Nocturama, c’est avant tout un découpage en deux parties, un avant et un après. Deux parties profondément différentes dans la forme - l’une rapide et rythmée, l’autre lente et profondément contemplative - mais qui poursuivent la même finalité : raconter une quête. 

Une quête oui. De quoi, ce n’est pas précisé. Les personnages sont révoltés, ils décident de porter leur cause au grand jour. Oui, mais quelle cause ? Tout l’intérêt du film repose dans le fait qu’on ne le sait pas. Si le “comment“  est expliqué, le “pourquoi“ est entièrement à la charge du spectateur.  

La première partie, qui a tout de la conclusion d’un film de casse (style Ocean’s Eleven de Soderbergh) : un ballet de protagonistes accomplissant une chorégraphie, exécutant une mission, un montage rythmé, qui montre la progression du plan et de chaque action prévue au millimètre, laisse le spectateur dans l’incompréhension, lui laissant le soin de faire toutes les hypothèses possibles. 
Progressivement, des flash-backs s’intercalent, flash-backs qui… n’apportent aucune explication, en fait. Toujours dans l’explication du comment, et non du pourquoi, on assiste aux rencontres passées de chacun des membres du groupe et à la constitution d’un plan, d’un Gunpowder Plot final pour… leur cause, quelle qu’elle soit. 

La deuxième partie - qui débute donc après ce feu d’artifice (presque) parfait - est d’une puissance incroyable. Reclus dans un magasin, mais sans celui qui semblait être leur “guide“ (je choisis sciemment un mot lourd idéologiquement), ils doivent maintenant survivre à la nuit, et à leur états d’âme. Même si ce choix de refuge reste discutable - un lieu grandement exposé, tout de même -, il est le lieu de toutes les réflexions. A la fois temple du capitalisme (auquel il ont sans doute voulu porter un coup, mais comment savoir ?) et refuge indispensable puisque forcé, il devient lieu du déchaînement de toutes les passions. 

C’est là ce qui fait de Nocturama un chef d’oeuvre : la confrontation des personnages avec eux-mêmes, dans un huis-clos partagé avec le spectateur, qui a aucun moment n’en sait plus qu’eux.
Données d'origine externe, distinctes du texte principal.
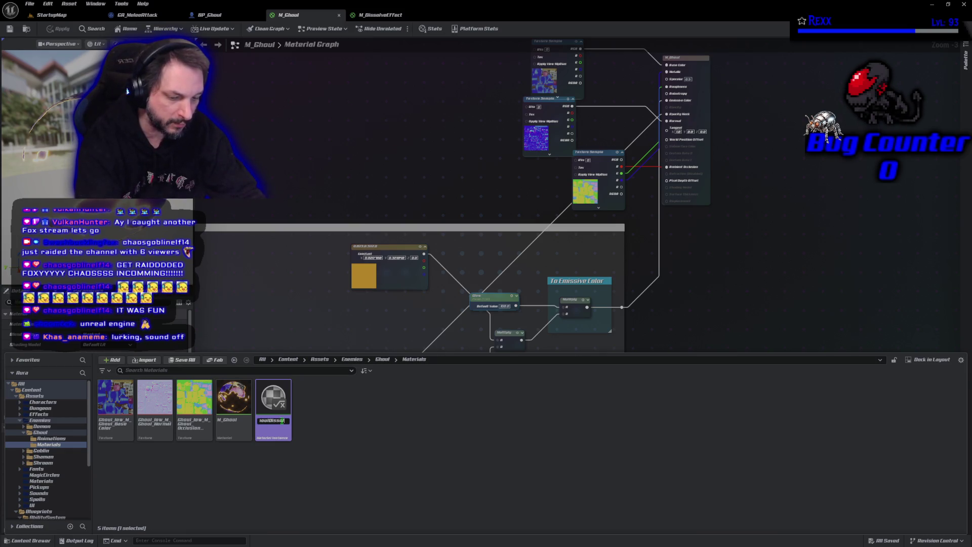
{"action": "mouse_move", "coordinate": [281, 420]}
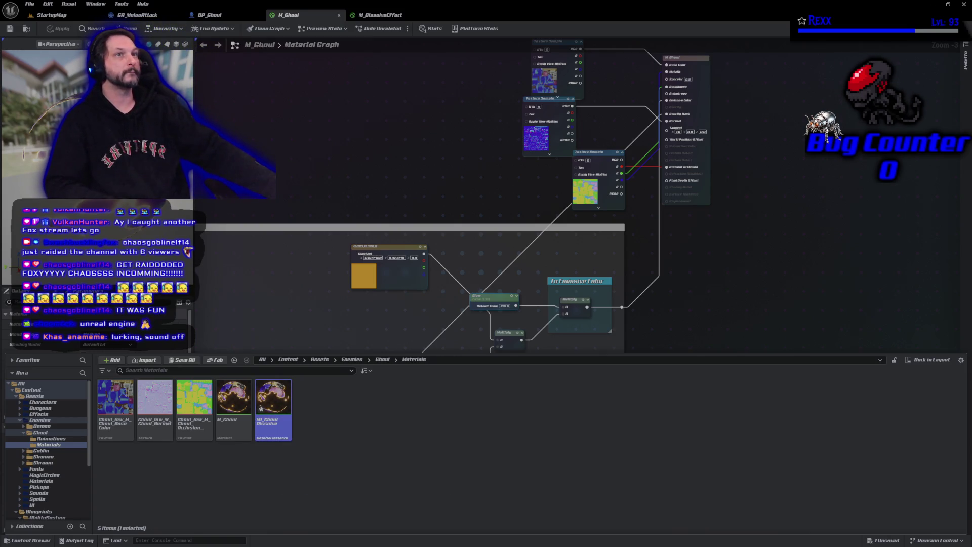
- Set BP_Ghoul's Dissolve Material Instance to MI_GhoulDissolve
{"action": "left_click", "coordinate": [238, 15]}
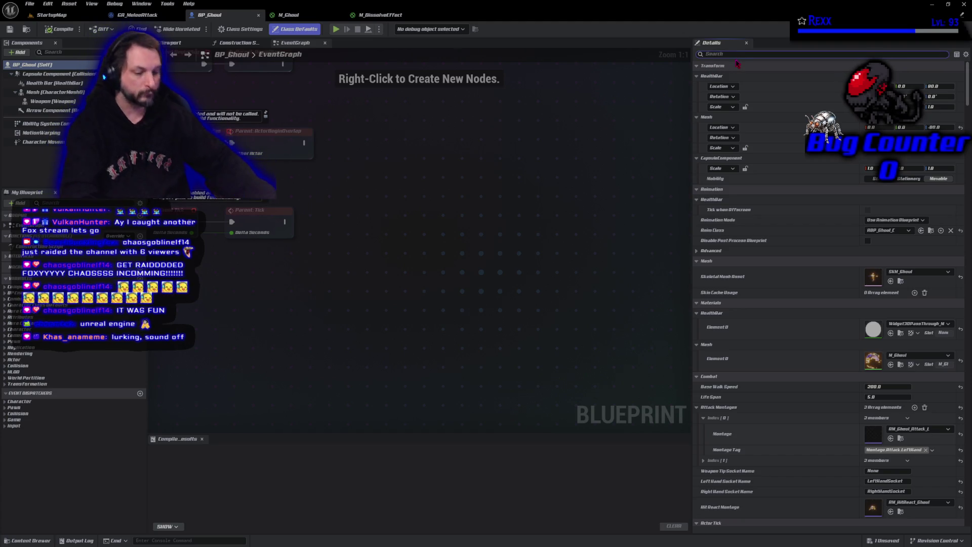
{"action": "type", "text": "dissolv"}
{"action": "type", "text": "e"}
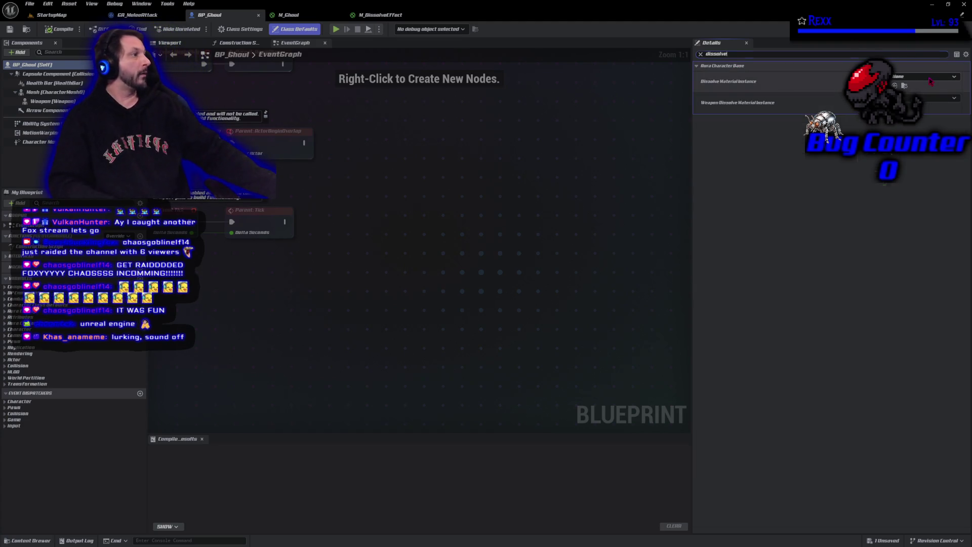
{"action": "left_click", "coordinate": [927, 77]}
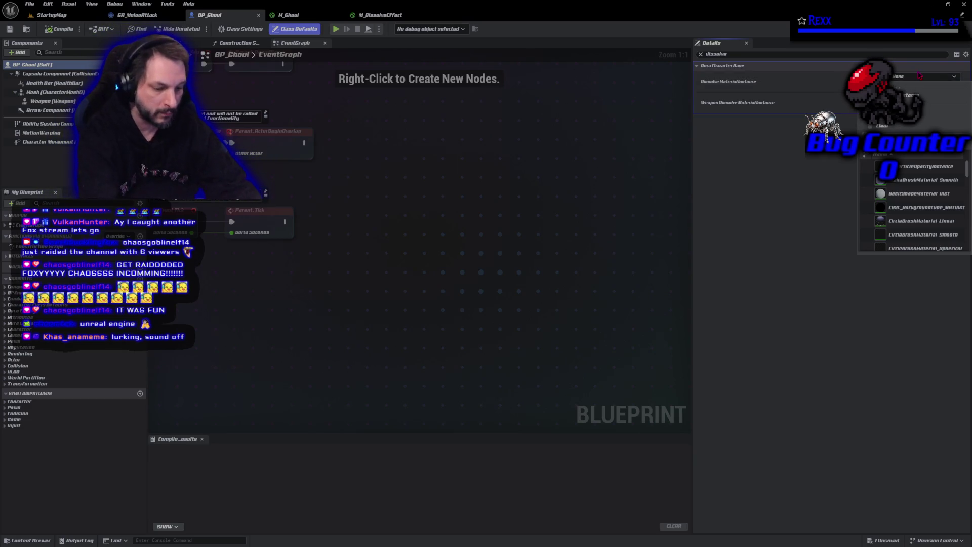
{"action": "type", "text": "dissolve"}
On assiste donc à des scènes extrêmement fortes symboliquement, comme celle où Yacine rencontre son alter ego, en la personne d’un mannequin habillé comme lui (mais avec des fringues de luxe, évidemment)… l’un finit même par lancer « c’est eux [le magasin] qu’on aurait du faire sauter], montrant leur difficulté à concilier leurs actes et leur comportement dans ce temple du consumérisme.

Petit point technique : les split-screens habituels de Bonello sont bien présents, mais cette fois-ci dans une forme beaucoup moins “onirique“ que ceux qu’on avait pu voir dans L’Apollonide et Saint Laurent : ici, les écrans de sécurité forment le split-screen, lui donnant une dimension tangible. Les passages des personnages devant les différentes caméras du magasin lors de la scène finale sont admirablement orchestrés, pour un poids narratif encore plus fort. 

Il est en fait presqu’impossible d’écrire un article objectif sur ce film : ce n’est pas une oeuvre qu’on analyse pendant des heures, plan par plan, à la recherche des moyens et idées, tentant de trouver des significations. Non, c’est un film qu’on vit, qu’on ressent. c’est un film qui fait appel à l’émotionnel enfoui - surtout par rapport à l’actualité, bien que le film a été conçu en 2011 -, un film qui ne laisse pas indifférent : du grand Cinéma.